EXERCISE BRIEF
The result should be the listing below restated word for word, with images left out.

-*-*-

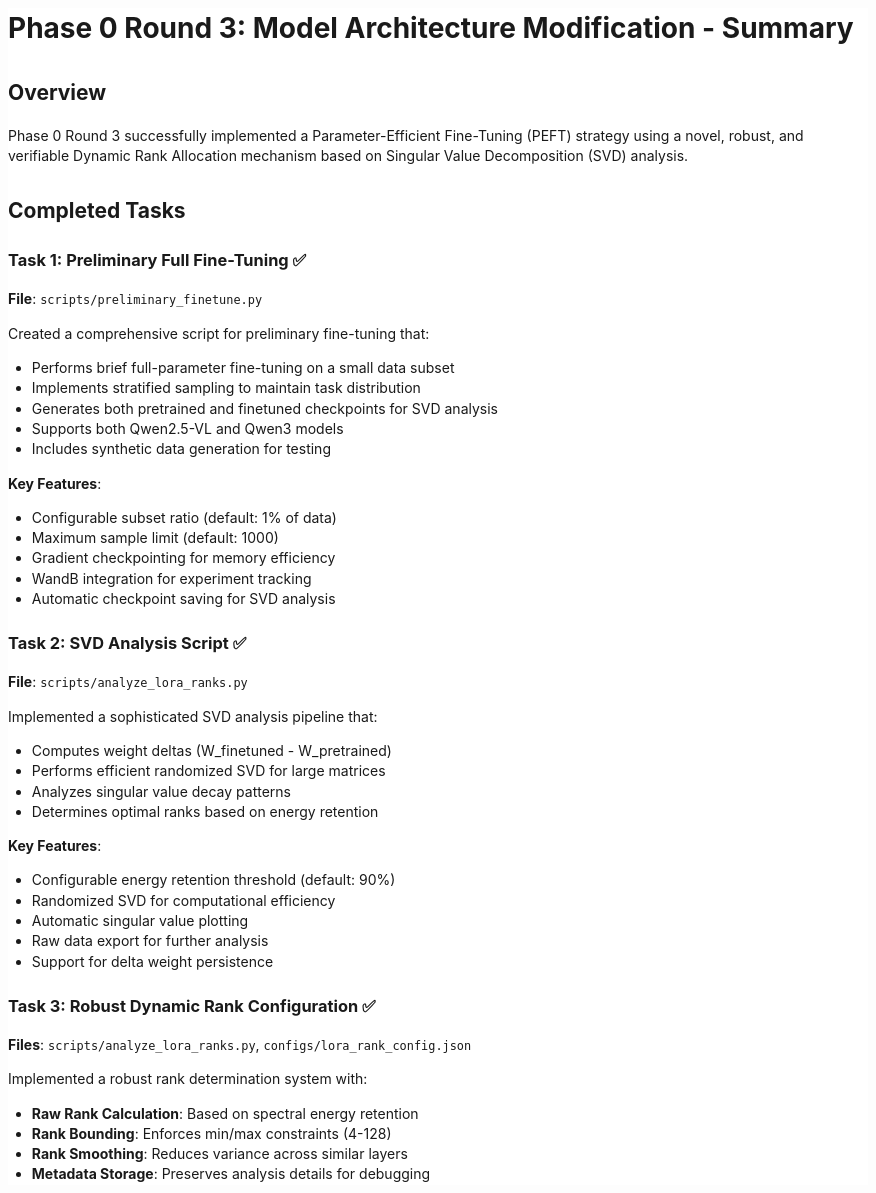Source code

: # Phase 0 Round 3: Model Architecture Modification - Summary

## Overview
Phase 0 Round 3 successfully implemented a Parameter-Efficient Fine-Tuning (PEFT) strategy using a novel, robust, and verifiable Dynamic Rank Allocation mechanism based on Singular Value Decomposition (SVD) analysis.

## Completed Tasks

### Task 1: Preliminary Full Fine-Tuning ✅
**File**: `scripts/preliminary_finetune.py`

Created a comprehensive script for preliminary fine-tuning that:
- Performs brief full-parameter fine-tuning on a small data subset
- Implements stratified sampling to maintain task distribution
- Generates both pretrained and finetuned checkpoints for SVD analysis
- Supports both Qwen2.5-VL and Qwen3 models
- Includes synthetic data generation for testing

**Key Features**:
- Configurable subset ratio (default: 1% of data)
- Maximum sample limit (default: 1000)
- Gradient checkpointing for memory efficiency
- WandB integration for experiment tracking
- Automatic checkpoint saving for SVD analysis

### Task 2: SVD Analysis Script ✅
**File**: `scripts/analyze_lora_ranks.py`

Implemented a sophisticated SVD analysis pipeline that:
- Computes weight deltas (W_finetuned - W_pretrained)
- Performs efficient randomized SVD for large matrices
- Analyzes singular value decay patterns
- Determines optimal ranks based on energy retention

**Key Features**:
- Configurable energy retention threshold (default: 90%)
- Randomized SVD for computational efficiency
- Automatic singular value plotting
- Raw data export for further analysis
- Support for delta weight persistence

### Task 3: Robust Dynamic Rank Configuration ✅
**Files**: `scripts/analyze_lora_ranks.py`, `configs/lora_rank_config.json`

Implemented a robust rank determination system with:
- **Raw Rank Calculation**: Based on spectral energy retention
- **Rank Bounding**: Enforces min/max constraints (4-128)
- **Rank Smoothing**: Reduces variance across similar layers
- **Metadata Storage**: Preserves analysis details for debugging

-*-*-

RESPONSE
Source code

: # Phase 0 Round 3: Model Architecture Modification - Summary

## Overview
Phase 0 Round 3 successfully implemented a Parameter-Efficient Fine-Tuning (PEFT) strategy using a novel, robust, and verifiable Dynamic Rank Allocation mechanism based on Singular Value Decomposition (SVD) analysis.

## Completed Tasks

### Task 1: Preliminary Full Fine-Tuning ✅
**File**: `scripts/preliminary_finetune.py`

Created a comprehensive script for preliminary fine-tuning that:
- Performs brief full-parameter fine-tuning on a small data subset
- Implements stratified sampling to maintain task distribution
- Generates both pretrained and finetuned checkpoints for SVD analysis
- Supports both Qwen2.5-VL and Qwen3 models
- Includes synthetic data generation for testing

**Key Features**:
- Configurable subset ratio (default: 1% of data)
- Maximum sample limit (default: 1000)
- Gradient checkpointing for memory efficiency
- WandB integration for experiment tracking
- Automatic checkpoint saving for SVD analysis

### Task 2: SVD Analysis Script ✅
**File**: `scripts/analyze_lora_ranks.py`

Implemented a sophisticated SVD analysis pipeline that:
- Computes weight deltas (W_finetuned - W_pretrained)
- Performs efficient randomized SVD for large matrices
- Analyzes singular value decay patterns
- Determines optimal ranks based on energy retention

**Key Features**:
- Configurable energy retention threshold (default: 90%)
- Randomized SVD for computational efficiency
- Automatic singular value plotting
- Raw data export for further analysis
- Support for delta weight persistence

### Task 3: Robust Dynamic Rank Configuration ✅
**Files**: `scripts/analyze_lora_ranks.py`, `configs/lora_rank_config.json`

Implemented a robust rank determination system with:
- **Raw Rank Calculation**: Based on spectral energy retention
- **Rank Bounding**: Enforces min/max constraints (4-128)
- **Rank Smoothing**: Reduces variance across similar layers
- **Metadata Storage**: Preserves analysis details for debugging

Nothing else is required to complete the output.